** What to produce **
What follows is a set of records. Repeat them word for word.

** Records shown **
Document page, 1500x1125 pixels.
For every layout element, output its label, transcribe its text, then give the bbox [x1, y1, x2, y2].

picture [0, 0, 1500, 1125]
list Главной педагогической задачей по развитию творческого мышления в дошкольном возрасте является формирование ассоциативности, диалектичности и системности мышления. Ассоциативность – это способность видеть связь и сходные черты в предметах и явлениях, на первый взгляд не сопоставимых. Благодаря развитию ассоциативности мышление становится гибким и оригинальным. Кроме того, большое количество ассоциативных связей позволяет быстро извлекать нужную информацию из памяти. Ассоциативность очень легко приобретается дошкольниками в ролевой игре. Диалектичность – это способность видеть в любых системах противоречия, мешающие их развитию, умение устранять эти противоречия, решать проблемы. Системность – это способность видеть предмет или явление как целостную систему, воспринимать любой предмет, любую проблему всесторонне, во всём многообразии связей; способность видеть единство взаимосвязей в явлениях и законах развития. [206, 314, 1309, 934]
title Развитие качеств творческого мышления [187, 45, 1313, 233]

** Task result **
Document page, 1500x1125 pixels.
For every layout element, output its label, transcribe its text, then give the bbox [x1, y1, x2, y2].

picture [0, 0, 1500, 1125]
list Главной педагогической задачей по развитию творческого мышления в дошкольном возрасте является формирование ассоциативности, диалектичности и системности мышления. Ассоциативность – это способность видеть связь и сходные черты в предметах и явлениях, на первый взгляд не сопоставимых. Благодаря развитию ассоциативности мышление становится гибким и оригинальным. Кроме того, большое количество ассоциативных связей позволяет быстро извлекать нужную информацию из памяти. Ассоциативность очень легко приобретается дошкольниками в ролевой игре. Диалектичность – это способность видеть в любых системах противоречия, мешающие их развитию, умение устранять эти противоречия, решать проблемы. Системность – это способность видеть предмет или явление как целостную систему, воспринимать любой предмет, любую проблему всесторонне, во всём многообразии связей; способность видеть единство взаимосвязей в явлениях и законах развития. [206, 314, 1309, 934]
title Развитие качеств творческого мышления [187, 45, 1313, 233]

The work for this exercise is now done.